* [TAREFAS]
• 1. Segundo a página, qual é a idade do entregador Ângelo Batista?
• 2. Reescreva de forma mais breve o parágrafo da página que começa com "O aspecto financeiro também pesou", mantendo seus fatos principais.

Ainda assim, ela tem encarado com esperança essa nova etapa e já conseguiu matricular as crianças em escolas da região, para a felicidade da filha mais nova, que estava animada para fazer amigos.
"Eu aprendi assim com a minha avó: quem faz o lugar é você. Onde eu estiver, se eu estiver com as minhas filhas, tiver o alimento delas, tiver um teto para elas dormirem, para mim está tudo bem. Eu consigo me adaptar em qualquer lugar", disse Francisca.
Área de serviço da casa nova de Francisca, na Zona Leste de SP
Renata Bitar/g1
O aspecto financeiro também pesou para que o entregador Ângelo Batista, de 27 anos, se mudasse com os filhos gêmeos e dois gatos para longe do Centro. Criado no Moinho desde pequeno, ele enfrentou incêndios e, mais recentemente, uma infestação de escorpiões no barraco que foi passado para ele pela mãe.
"Aqui está bem melhor do que lá. Minha preocupação era escorpião que tinha muito onde eu morava. Aparecia no sofá, no banheiro... A minha mãe pegou quatro incêndios lá, perdeu móveis, perdeu tudo. A gente foi morar debaixo da ponte quando era criança, aí depois conseguiu de novo o barraco, conseguiu as doações de novo, os móveis", contou.
O medo de incêndios também foi um ponto mencionado por Francisca, que agora é vizinha de Ângelo. Segundo ela, a fiação precária já levou a uma série de ocorrências do tipo na favela.
Antes mesmo de se mudar para o apartamento na Cidade Líder, Ângelo matriculou os filhos na escola nova e os inscreveu em projetos sociais da região. Com a agenda já preenchida, os gêmeos estão animados com a novidade de terem um quarto separado do pai. Assim como os gatos da família, eles também seguem que seguem na fase de explorar o território desconhecido.

* [ENTRADAS EXIBIDAS]
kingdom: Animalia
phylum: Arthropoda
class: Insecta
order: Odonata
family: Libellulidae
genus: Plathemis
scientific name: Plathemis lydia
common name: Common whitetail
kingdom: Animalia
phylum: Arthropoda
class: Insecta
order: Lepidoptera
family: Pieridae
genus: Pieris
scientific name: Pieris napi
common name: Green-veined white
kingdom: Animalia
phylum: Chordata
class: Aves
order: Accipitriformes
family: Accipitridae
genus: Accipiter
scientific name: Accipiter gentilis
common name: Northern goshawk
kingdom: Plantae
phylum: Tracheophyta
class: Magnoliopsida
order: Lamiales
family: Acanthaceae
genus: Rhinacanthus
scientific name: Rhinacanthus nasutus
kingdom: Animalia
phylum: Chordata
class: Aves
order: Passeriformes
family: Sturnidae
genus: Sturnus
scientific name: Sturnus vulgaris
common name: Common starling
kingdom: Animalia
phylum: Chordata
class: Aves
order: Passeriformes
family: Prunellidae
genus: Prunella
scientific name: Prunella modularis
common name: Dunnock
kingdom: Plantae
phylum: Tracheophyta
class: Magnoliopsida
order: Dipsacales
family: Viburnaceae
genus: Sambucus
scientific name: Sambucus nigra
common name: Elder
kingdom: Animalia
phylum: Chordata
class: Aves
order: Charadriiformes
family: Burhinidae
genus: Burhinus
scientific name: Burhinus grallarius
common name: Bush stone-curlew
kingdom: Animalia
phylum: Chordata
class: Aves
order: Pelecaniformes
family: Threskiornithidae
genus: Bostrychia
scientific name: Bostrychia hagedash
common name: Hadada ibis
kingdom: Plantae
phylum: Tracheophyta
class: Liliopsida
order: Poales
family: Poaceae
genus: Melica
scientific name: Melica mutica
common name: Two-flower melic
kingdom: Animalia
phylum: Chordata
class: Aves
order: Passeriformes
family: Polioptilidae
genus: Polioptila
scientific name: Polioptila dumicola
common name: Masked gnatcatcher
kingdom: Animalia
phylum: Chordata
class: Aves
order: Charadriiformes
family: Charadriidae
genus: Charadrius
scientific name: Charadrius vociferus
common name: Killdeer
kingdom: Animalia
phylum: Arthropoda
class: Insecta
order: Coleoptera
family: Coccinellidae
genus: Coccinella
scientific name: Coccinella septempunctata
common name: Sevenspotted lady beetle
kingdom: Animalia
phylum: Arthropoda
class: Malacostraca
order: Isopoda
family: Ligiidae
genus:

* [RESPOSTAS]
• 1. 27 anos.

• 2. Por motivos financeiros, o entregador Ângelo Batista, de 27 anos, mudou-se com os filhos gêmeos e dois gatos para longe do Centro. Criado no Moinho, ele enfrentou incêndios e, recentemente, uma infestação de escorpiões no barraco que recebeu da mãe.